The Strad Issue: January 2007
Musicians: Marianne Thorsen (violin/director) Trondheim Soloists
Composer: Mozart

People who invest in expensive hi-fi have a real need for superfine recordings which are also good performances. This package, containing two discs – an ordinary CD and an SACD – with the same music on both, is clearly aimed at such folk, as there is very little about the music on the cover, just a few pretentious sentences.

It should find a ready market. The performances of all three concertos are alert and very well played. The little band (strings 5-4-3-3-1) is convincingly placed in the sound stage and the soloist is not over-spotlighted, so that the collaborative nature of the venture is stressed.

Marianne Thorsen plays with impeccable style, fine (if small) tone and natural musicality, leaning into her phrases with an attractive no-nonsense approach. What I miss are those little touches of individuality that still keep me listening to Erica Morini’s performances of K218 and K219, more than 40 years after they were recorded.
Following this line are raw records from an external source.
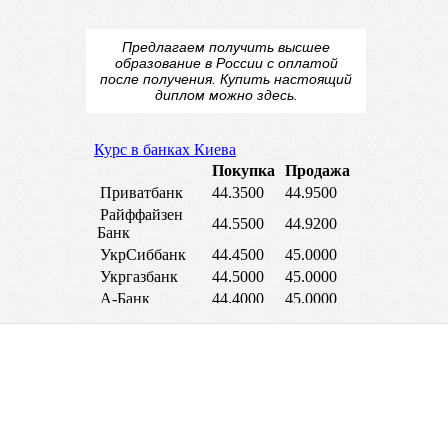
Предлагаем получить высшее
образование в России с оплатой
после получения.
Купить настоящий
диплом
можно здесь.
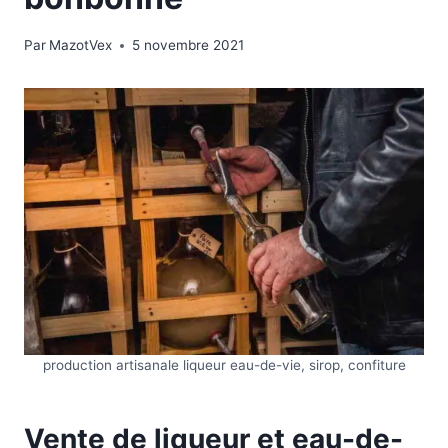
Par
MazotVex
5 novembre 2021
production artisanale liqueur eau-de-vie, sirop, confiture
Vente de liqueur et eau-de-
There is nothing here that one could object to, as one could with, say, Kavakos’s recent Sony set (reviewed last month). Equally, there is nothing here to match the penetrating personality of Kavakos’s tone. At the same time, the performances do confirm the positive impression that Norwegian string players have been creating in recent years.

There is one little quirk: towards the end of the A major Concerto’s rondo, instead of the expected lead-in from the soloist we are given a little orchestral cadenza based on the Turkish episode. Amid such otherwise unexceptionable performances, it comes across as rather strange.